Introduction

Nucleic acid ligases catalyze the formation of a phosphodiester bond between the 3’ OH group and an adjacent 5’ phosphorylated end of nucleic acids using energy from an adenylate-donating nucleotide cofactor) [1], [2]. The reaction mechanism involves three steps that are highly conserved among all family members. In the first step, the ligase self-adenylates through bond formation between an AMP group, donated by either ATP or NAD, and an active site lysine residue. In the second step, the AMP group is transferred to the 5’ phosphate of the nucleic acid, and finally the 3’OH end of the adjacent strand performs a nucleophilic attack on this activated 5’ end resulting in the formation of a diester bond in the nucleic acid backbone [3].

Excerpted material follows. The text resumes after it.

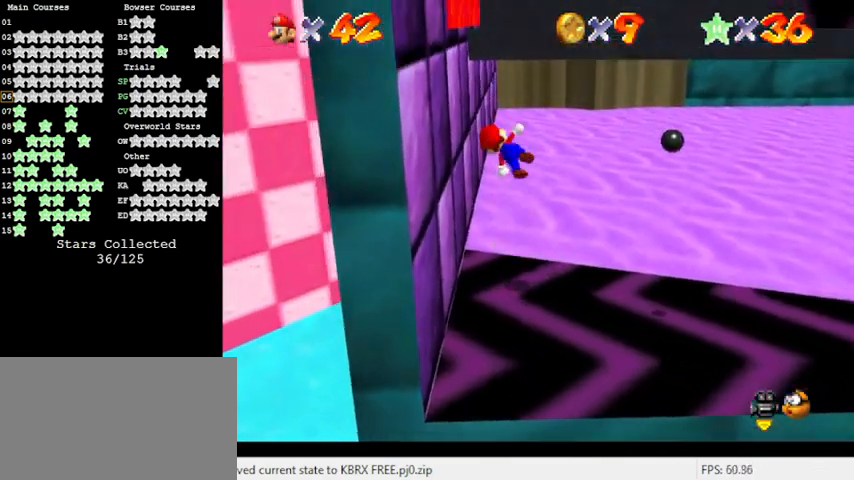
{"keys": ["shift", "up"], "events": [[200, "left", "down"], [300, "up", "up"], [333, "shift", "up"], [400, "up", "down"], [433, "shift", "down"], [467, "left", "up"]]}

DNA ligases are key enzymes in molecular biology workflows including molecular cloning and adapter ligation prior to sequencing [4]–[6]. These applications have traditionally been dominated by viral DNA ligases such as T3 and T7 DNA Ligases, with the T4 DNA Ligase (T4 DnL) being by far the most widely used [7]. T4 DNA ligase shows excellent efficiency when ligating nicked duplex DNA, certain chimeric DNA-RNA oligonucleotides and DNA-RNA hybrids [8], [9]. Other double-stranded substrates, however, have not been ligated efficiently by any known ligase. Here we report the novelChronobacter phage CR9 DNA Ligase ( Commercially known as ArcticZymes R2D Ligase™) with hitherto unreported ability to ligate DNA to the 5’-end of RNA. We will also discuss possible application areas where such ligation activity may lead to new innovations.